Opinion by Helge Nome
When was the last time you saw a honeybee moving from flower to flower in your garden? When was the last time you saw one anywhere? Quite a few years in my case.
This last spring my Nanking Cherry tree blossoms were visited by bumble bees and and some very small bee-looking creatures, but no honeybees made their appearance. That is in contrast to some 15-20 years ago when they seemed to be everywhere, beginning with the pussy willow flowers in early spring and moving on to the dandelions when they greeted the spring sun.
The disappearance of the honeybee has now been recognized as the calamity that it is and is called “Colony Collapse Disorder” (CCD for short). So far, it has proven to be impossible to identify one single causal agent, but one major factor has been colony infestations by the Varroa mite which attaches itself to the body of the bee and is a carrier of bee disease agents.
The bigger question is: What has brought about this phenomenon? Is it just a natural cyclical event that recurs from time to time, or do apicultural practices have something to do with it? I think it has to do with the latter, where the bee colonies’ state of health has been drastically diminished by winter feeding practices. For many years, bee keepers have substituted commercial sugar syrup for honey in their bee colonies in order to maximize profits. The bee colonies’ protein supplies, in the form of pollen stored, have also been removed because of a good commercial market for this product.
Antibiotics were then used to deal with emerging colony health issues. It was all about the bottom line without any thought about the future. And now the consequences of these practices are becoming evident: In addition to supplying us with honey, bees are used to pollinate large commercial plant crops in order for them to set seed and provide us with our food. It’s a loose-loose situation.

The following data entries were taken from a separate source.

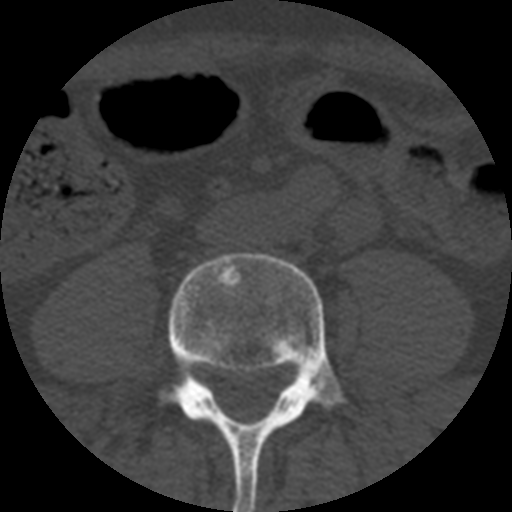
CT including the spine, one axial slice. Slice 90 of 508 in the series (ordered by position). Reconstruction kernel STANDARD. 120 kVp. Bone window (W 1800 / L 400 HU). 1.25 mm slice thickness. 512 × 512 image matrix, field of view 160 × 160 mm. Patient age 57 years. Case-level facts recorded for this patient, not image findings: primary cancer: prostate.
Structures marked on this image (semi-automatic segmentation, software-assisted and operator-edited):
- L4 vertebra: bounding box <156,253,351,512> (left, top, right, bottom; pixels)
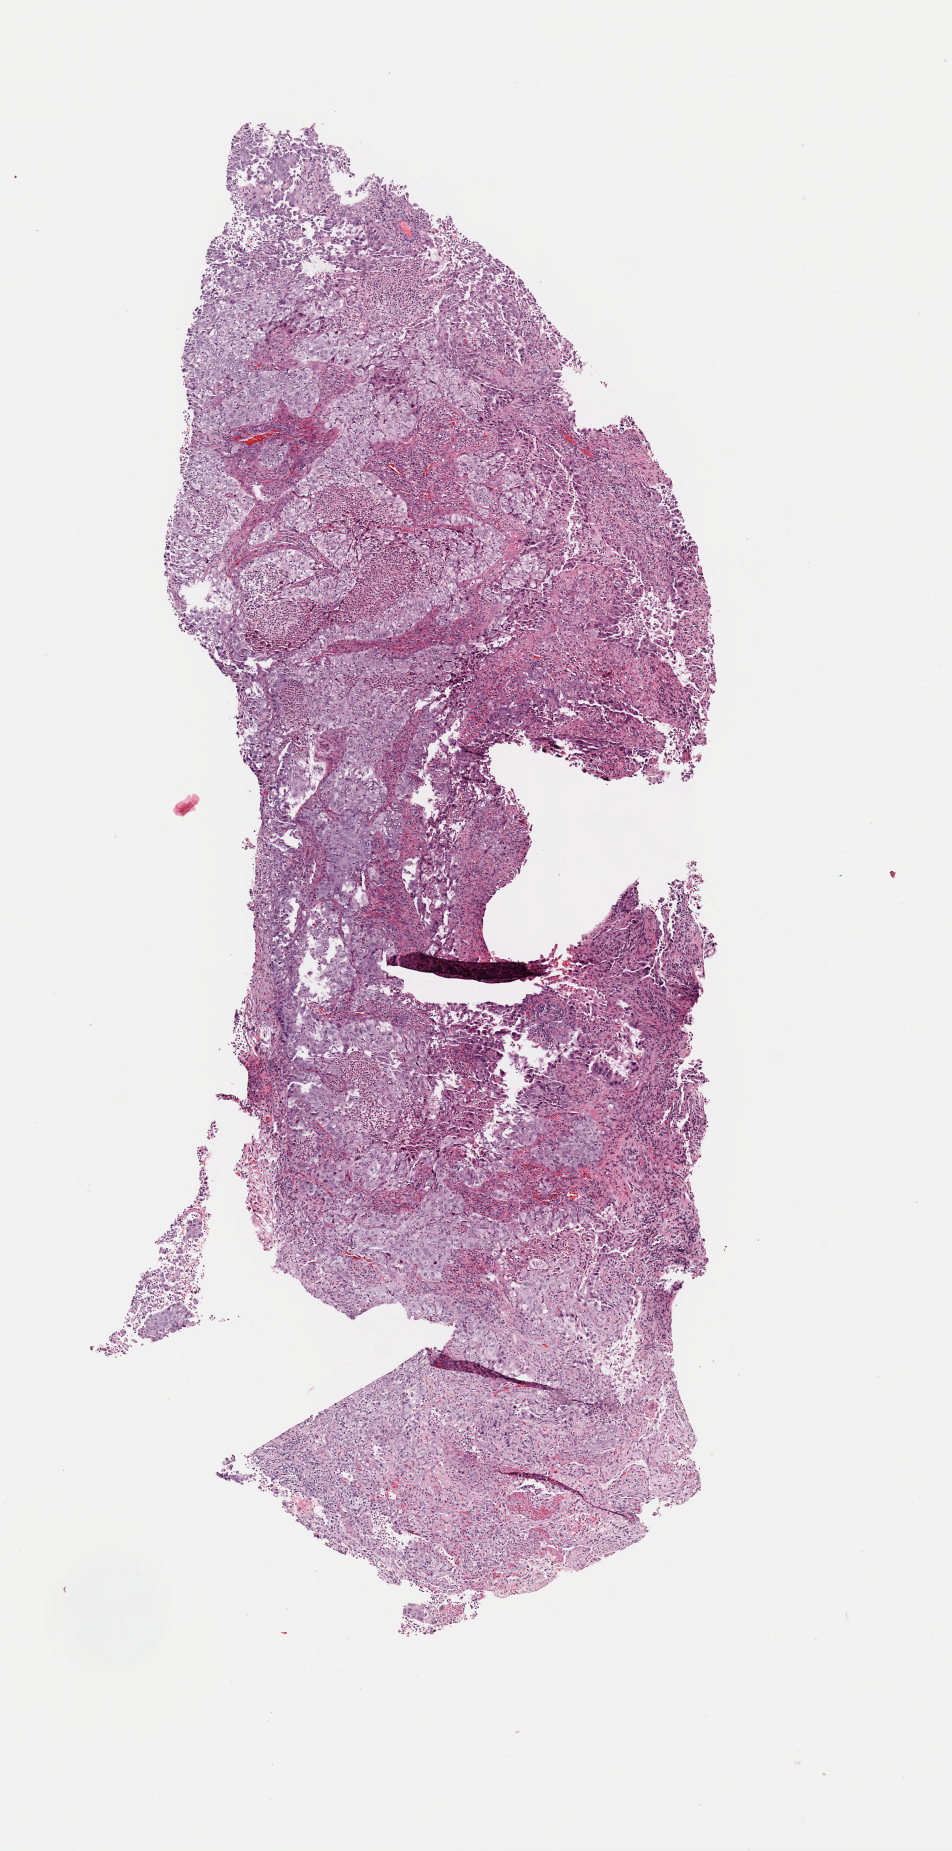
H&E whole-slide image, low-resolution overview of the scanned area, about 3.8 x 7.3 mm (slide scanned at 40x). Frozen section from the bottom of the tissue portion. Lung, primary tumour sample. Male, age 51 years at initial diagnosis. Composition of this section per pathologist review: tumour cells 60%, tumour nuclei 70%, normal cells 0%, stromal cells 30%, necrosis 10%. Inflammatory infiltration, as recorded: lymphocyte infiltration 0%, monocyte infiltration 0%, neutrophil infiltration 0%.
* pathologic diagnosis: Adenocarcinoma, NOS (upper lobe, lung)
* AJCC pathologic stage: IB (6th edition)
* TNM: T2 N0 M0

This is beginning to sound faintly familiar! Where else is something similar happening today? The job market for our young people has seemingly disappeared, just like the honey bee colonies. Is this a natural cyclical event, or is it man made? The answer is that it is an un-natural cyclical event and that it is man made. Our debt ridden financial system is to blame where money is being withheld from the industrial/commercial system and so starving our up and coming honey bees, rendering them weak and vulnerable to predation by pests and diseases such as drug use and related gang activities.
However, unlike the honey bees, they won’t just go away and die somewhere, unless we send them off to some god forsaken war, that is. More likely, they will poison the environment they live in, including us privileged folks. Something to think about - and then do something!